**TASK PROMPT:**
Reproduce the text of every row below word for word, leaving out the pictures.

────────────────────────────────────────

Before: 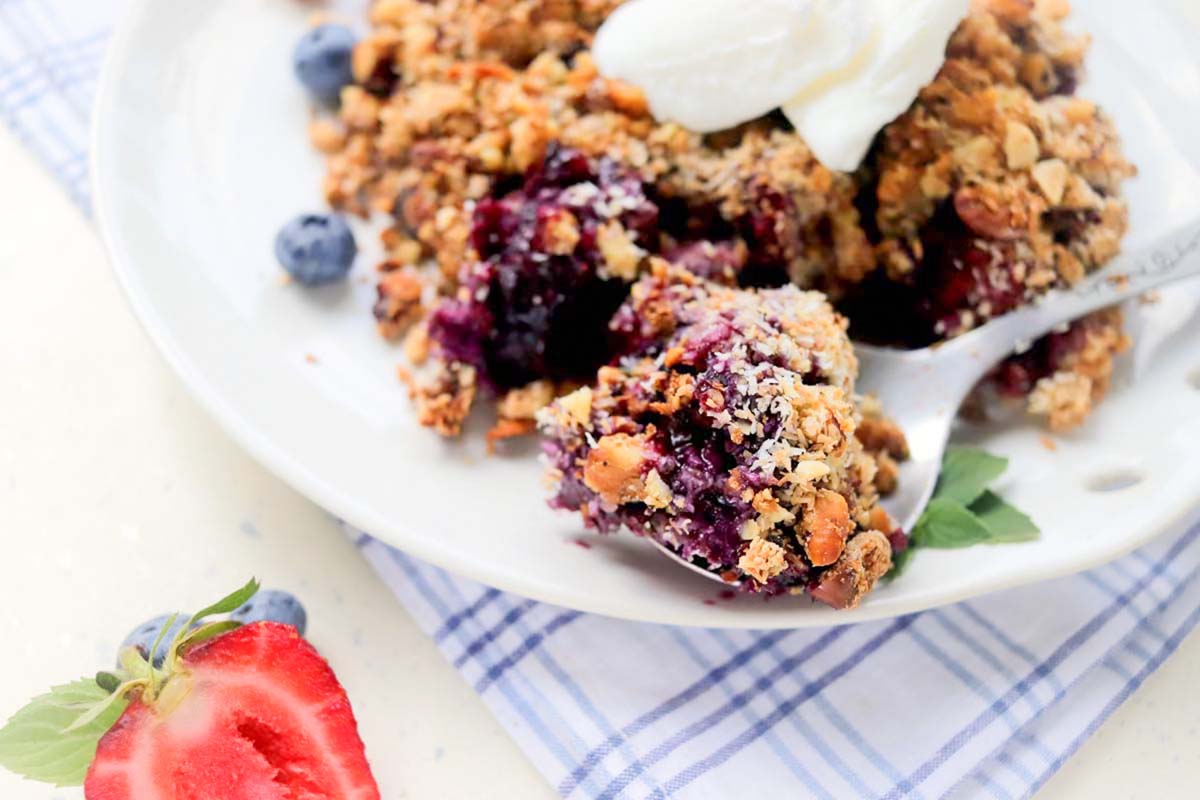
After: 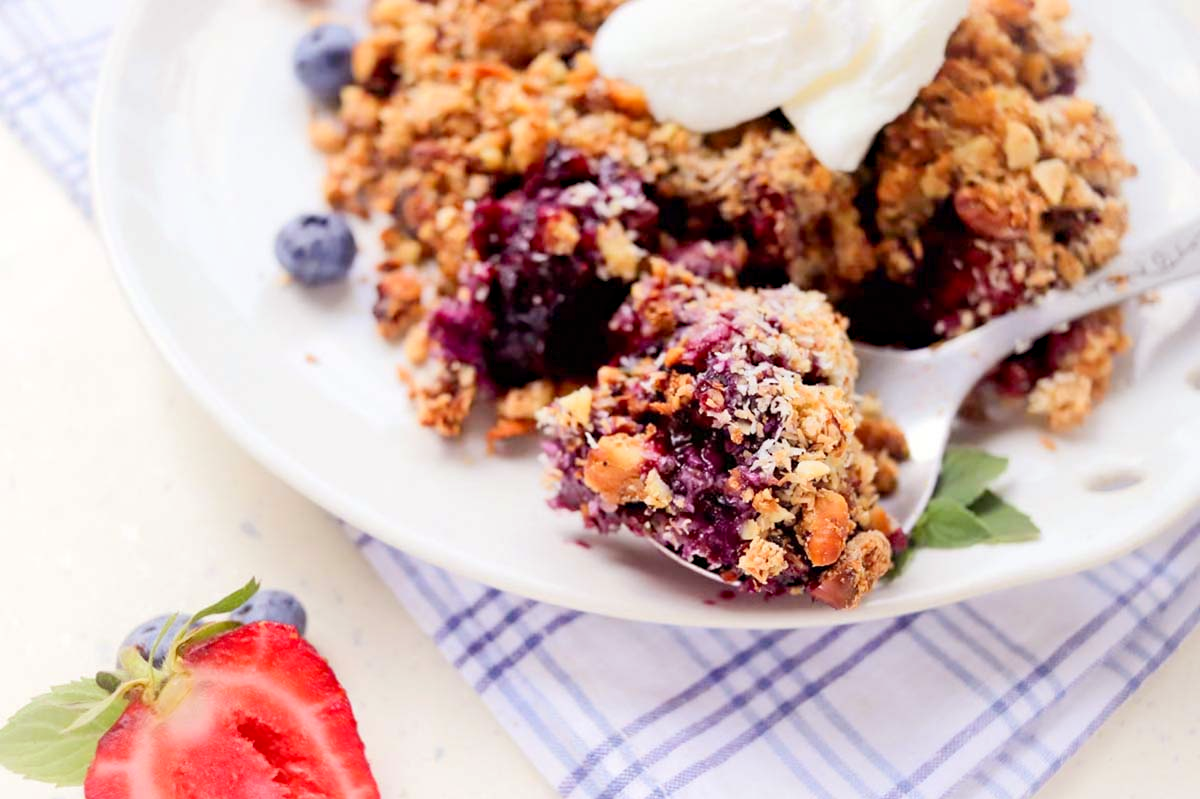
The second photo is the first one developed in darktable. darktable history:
rgb levels: mode RGB, independent channels, levels [[0, 0.474, 1], [0, 0.5, 1], [0, 0.5, 1]]
crop: bottom 0.071%
haze removal: compatibility mode true, adaptive false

────────────────────────────────────────

**RESULT OF THIS EXERCISE:**
Before: 
After: 
The second photo is the first one developed in darktable. darktable history:
rgb levels: mode RGB, independent channels, levels [[0, 0.474, 1], [0, 0.5, 1], [0, 0.5, 1]]
crop: bottom 0.071%
haze removal: compatibility mode true, adaptive false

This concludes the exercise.